- ACTIVITY: Retype each record exactly; no pictures.

- ENTRIES SUPPLIED:
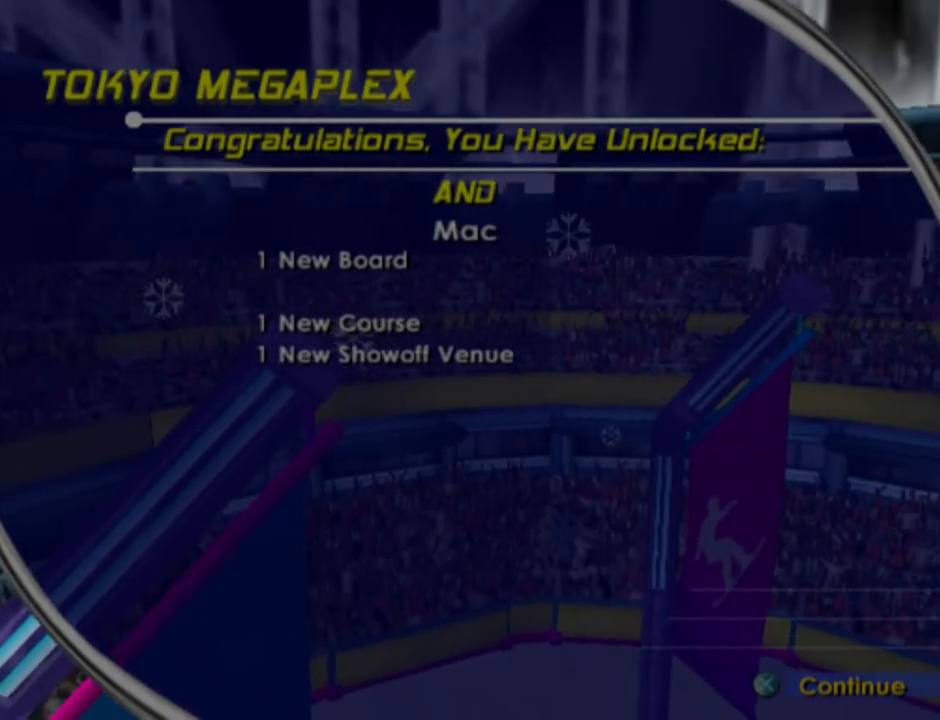
Gameplay with a controller (PlayStation layout); each line is a JSON object with the inputs held at the frame after it. "events" lists button and stick changes between this image and that frame as [ms after this image, input, new state], when the widget could be followed in between.
{"buttons": [], "left_stick": "center", "right_stick": "center", "events": [[250, "CROSS", "down"], [400, "CROSS", "up"]]}
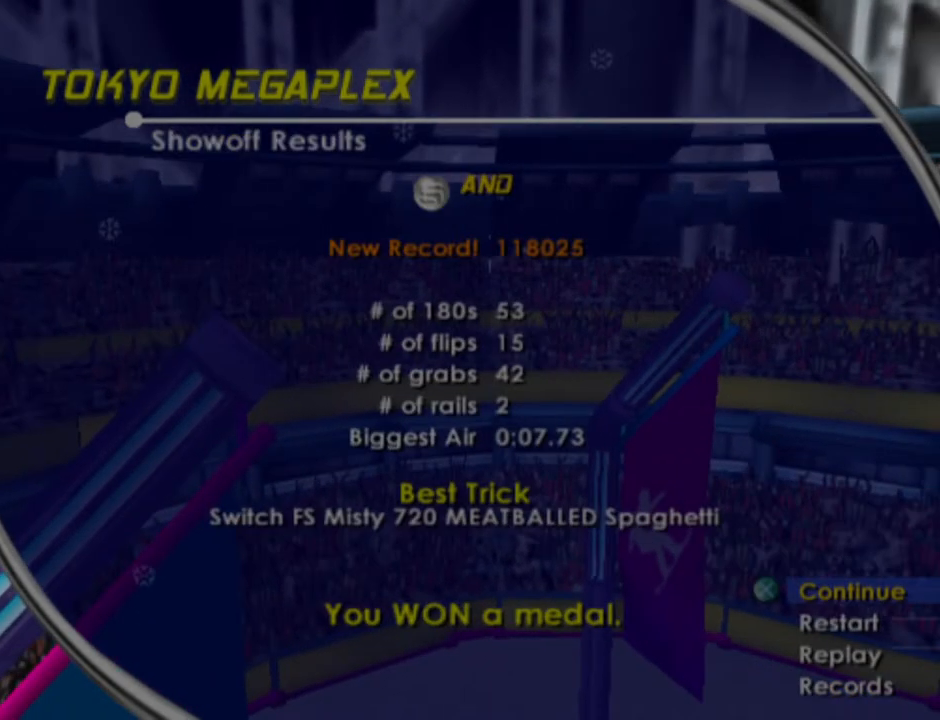
{"buttons": [], "left_stick": "center", "right_stick": "center", "events": []}
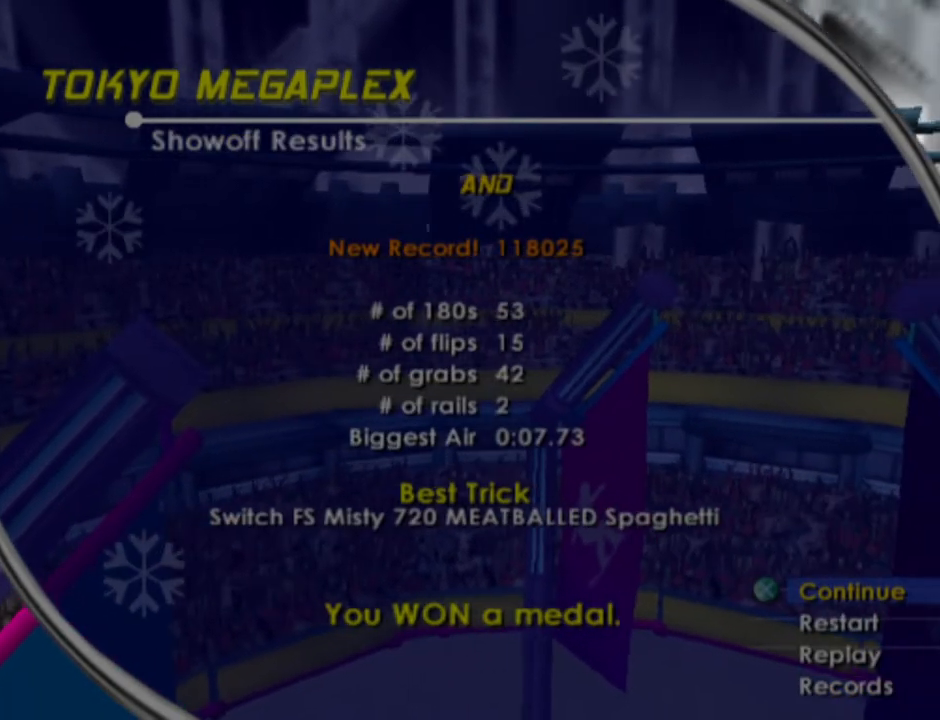
{"buttons": ["CROSS"], "left_stick": "center", "right_stick": "center", "events": [[450, "CROSS", "down"]]}
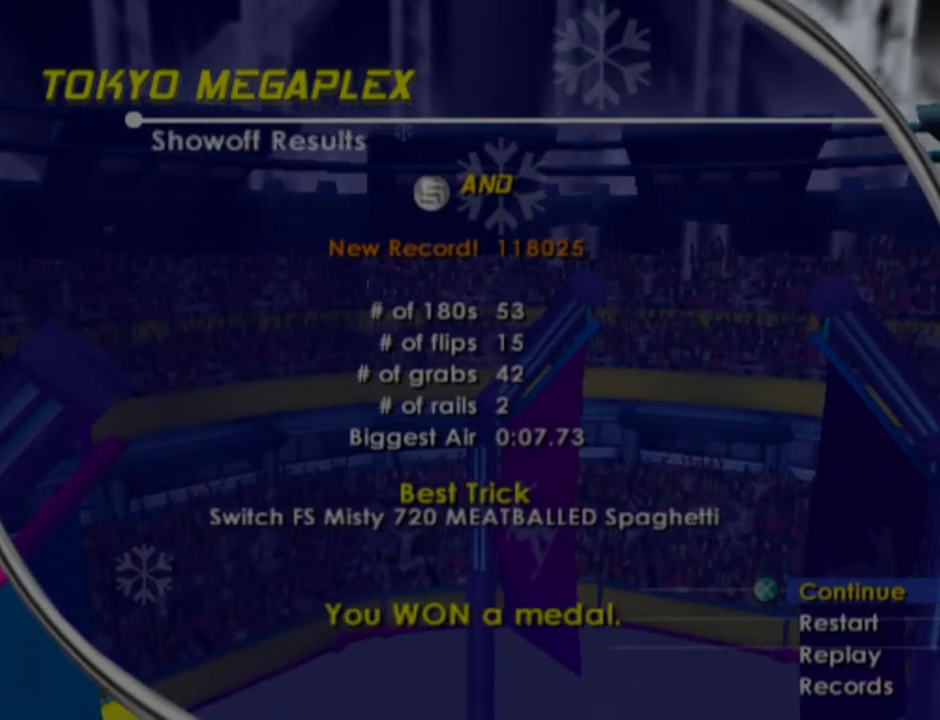
{"buttons": [], "left_stick": "center", "right_stick": "center", "events": [[100, "CROSS", "up"]]}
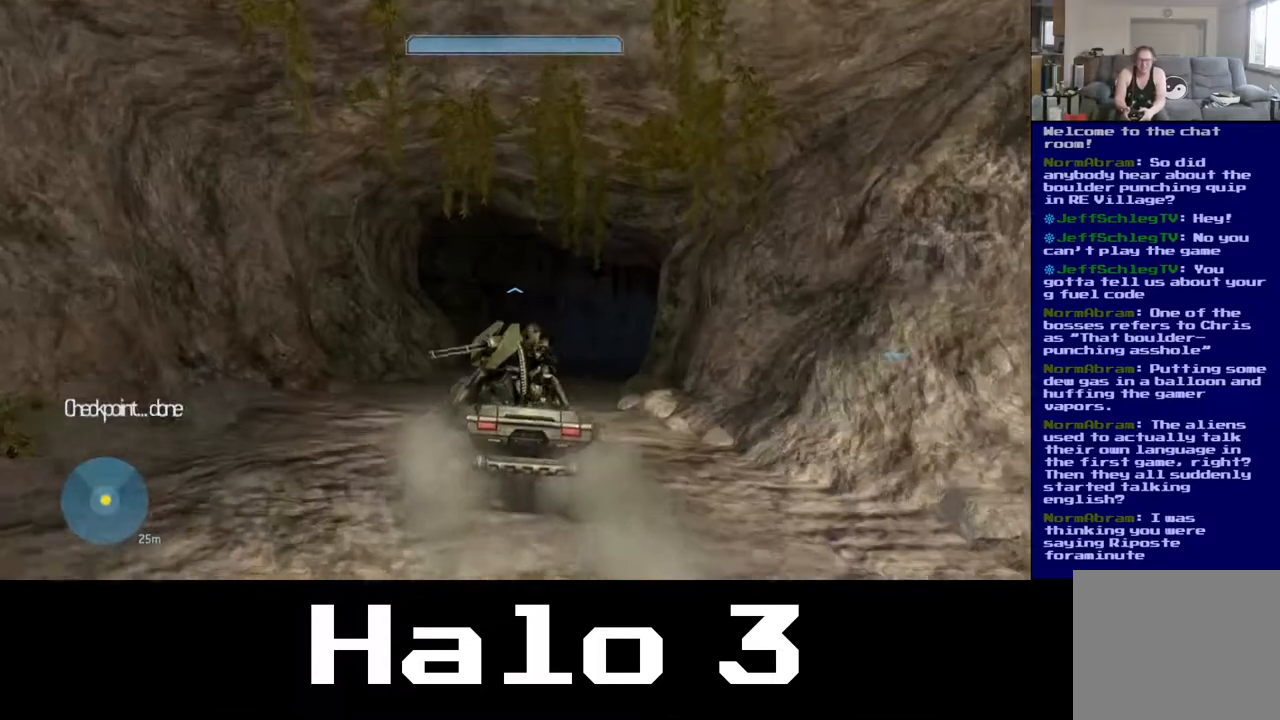
Gameplay with a controller (Xbox layout); each line is a JSON object with the inputs held at the frame after it. "events" lists button and stick changes between this image and that frame as [ms after this image, input, new state], when the widget could be followed in between.
{"buttons": [], "left_stick": "up", "right_stick": "down-right", "events": [[350, "left_stick", "up"], [467, "right_stick", "down-right"]]}
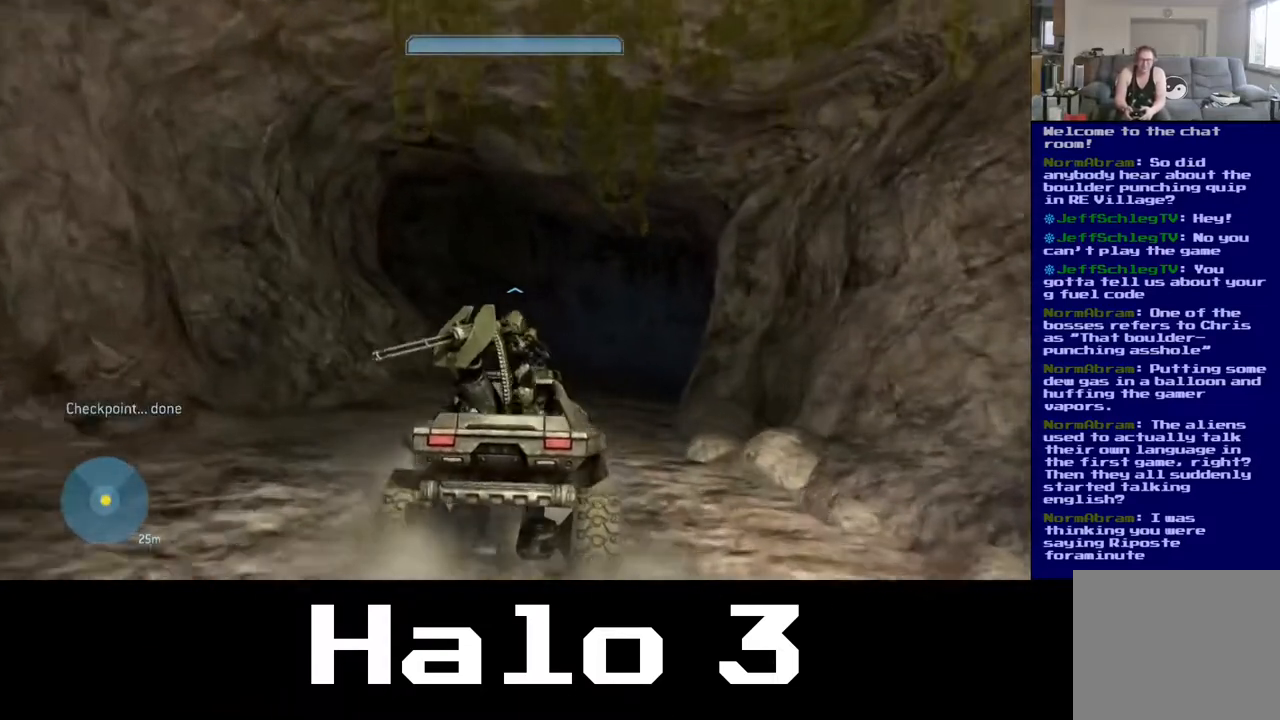
{"buttons": [], "left_stick": "up", "right_stick": "center", "events": [[317, "right_stick", "center"]]}
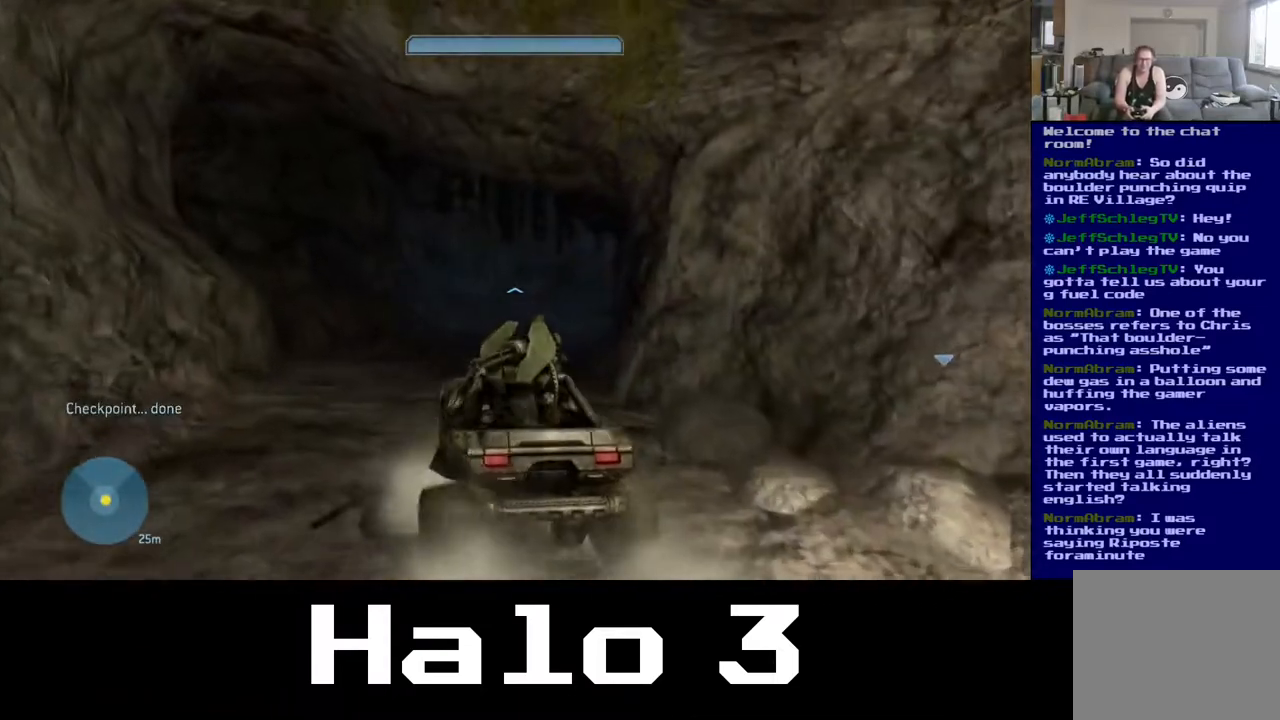
{"buttons": [], "left_stick": "up", "right_stick": "center", "events": []}
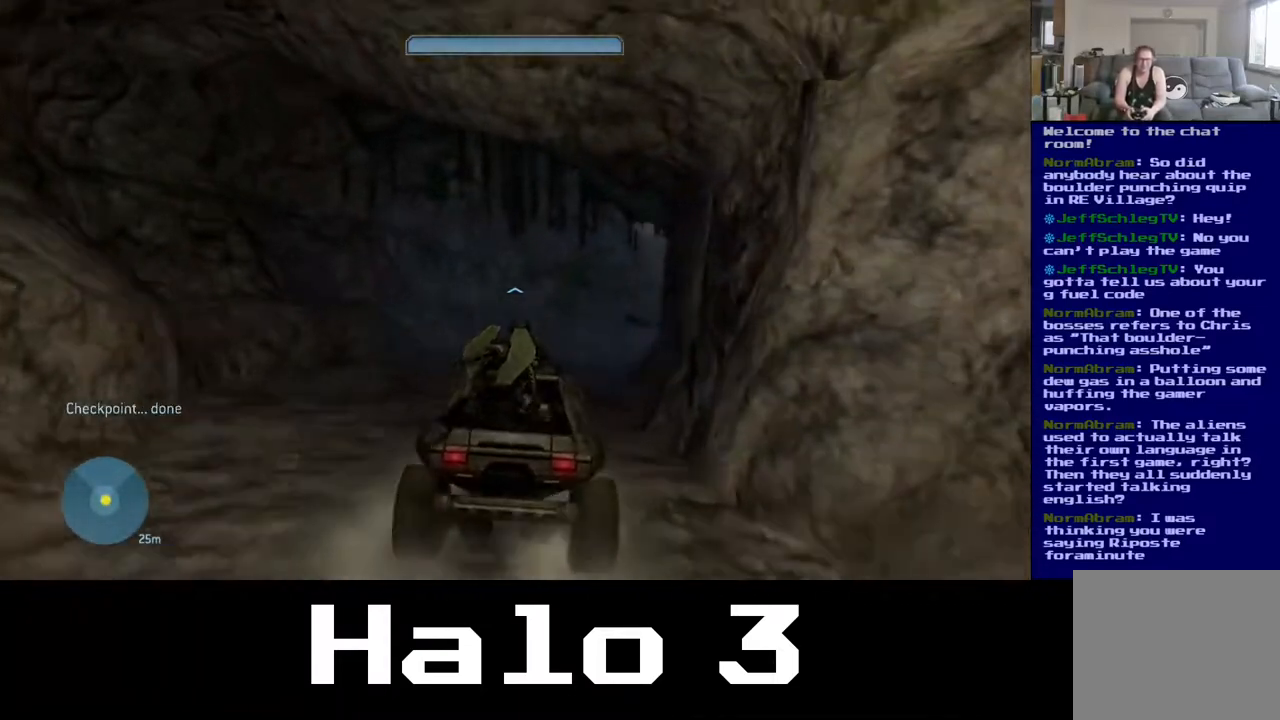
{"buttons": [], "left_stick": "up", "right_stick": "center", "events": [[50, "right_stick", "right"], [417, "right_stick", "center"]]}
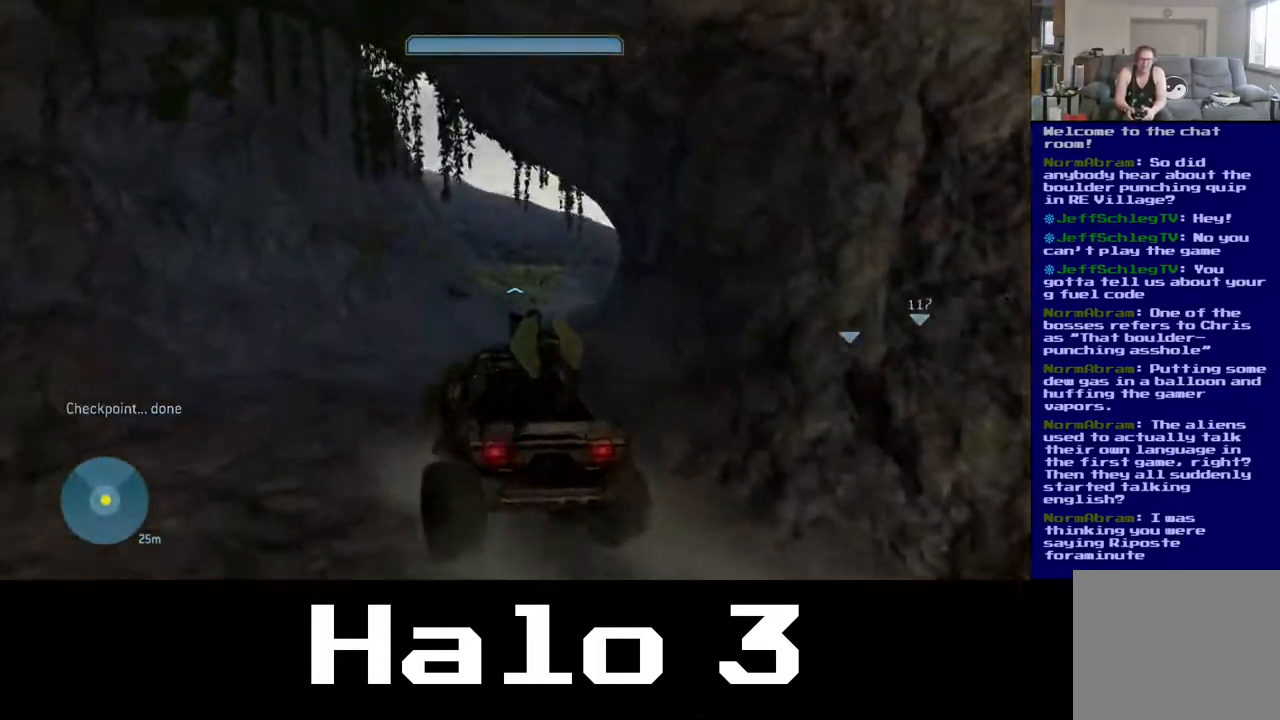
{"buttons": [], "left_stick": "up-right", "right_stick": "right", "events": [[150, "left_stick", "up-right"], [183, "right_stick", "right"]]}
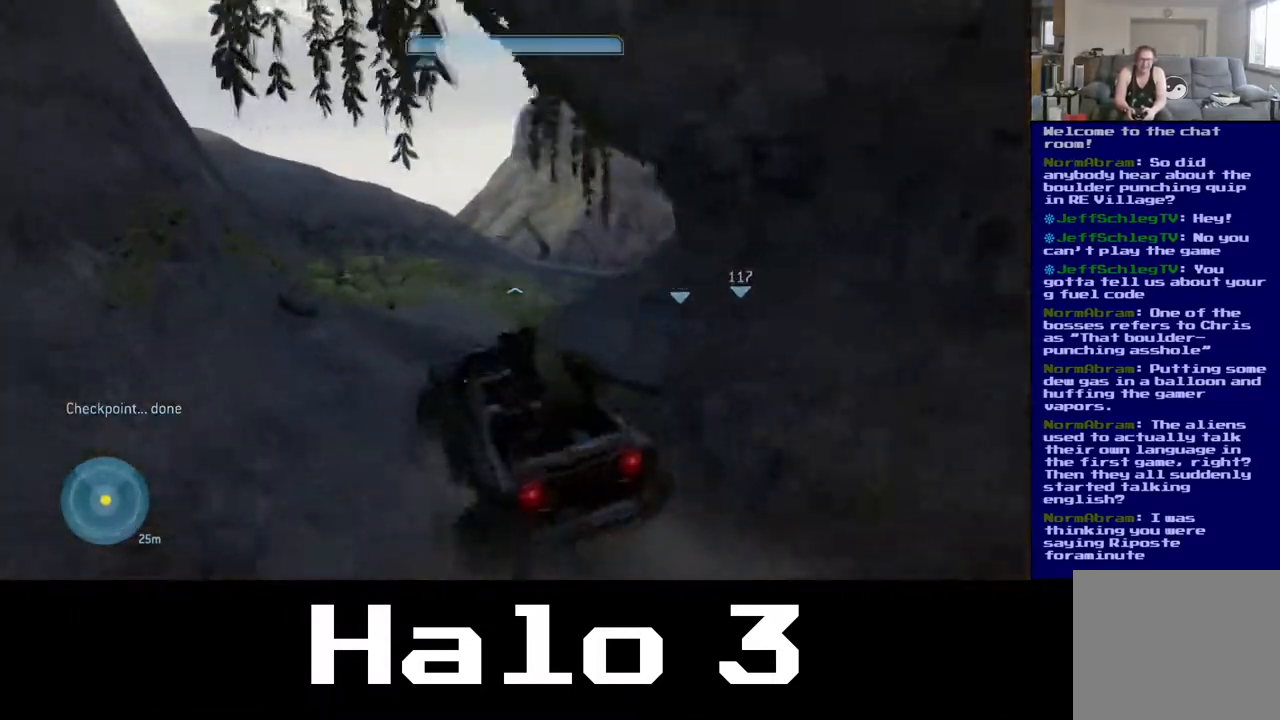
{"buttons": [], "left_stick": "up-right", "right_stick": "right", "events": [[50, "right_stick", "center"], [400, "right_stick", "right"]]}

- PROBLEM SOLUTION:
Gameplay with a controller (PlayStation layout); each line is a JSON object with the inputs held at the frame after it. "events" lists button and stick changes between this image and that frame as [ms after this image, input, new state], when the widget could be followed in between.
{"buttons": [], "left_stick": "center", "right_stick": "center", "events": [[250, "CROSS", "down"], [400, "CROSS", "up"]]}
{"buttons": [], "left_stick": "center", "right_stick": "center", "events": []}
{"buttons": ["CROSS"], "left_stick": "center", "right_stick": "center", "events": [[450, "CROSS", "down"]]}
{"buttons": [], "left_stick": "center", "right_stick": "center", "events": [[100, "CROSS", "up"]]}
Gameplay with a controller (Xbox layout); each line is a JSON object with the inputs held at the frame after it. "events" lists button and stick changes between this image and that frame as [ms after this image, input, new state], when the widget could be followed in between.
{"buttons": [], "left_stick": "up", "right_stick": "down-right", "events": [[350, "left_stick", "up"], [467, "right_stick", "down-right"]]}
{"buttons": [], "left_stick": "up", "right_stick": "center", "events": [[317, "right_stick", "center"]]}
{"buttons": [], "left_stick": "up", "right_stick": "center", "events": []}
{"buttons": [], "left_stick": "up", "right_stick": "center", "events": [[50, "right_stick", "right"], [417, "right_stick", "center"]]}
{"buttons": [], "left_stick": "up-right", "right_stick": "right", "events": [[150, "left_stick", "up-right"], [183, "right_stick", "right"]]}
{"buttons": [], "left_stick": "up-right", "right_stick": "right", "events": [[50, "right_stick", "center"], [400, "right_stick", "right"]]}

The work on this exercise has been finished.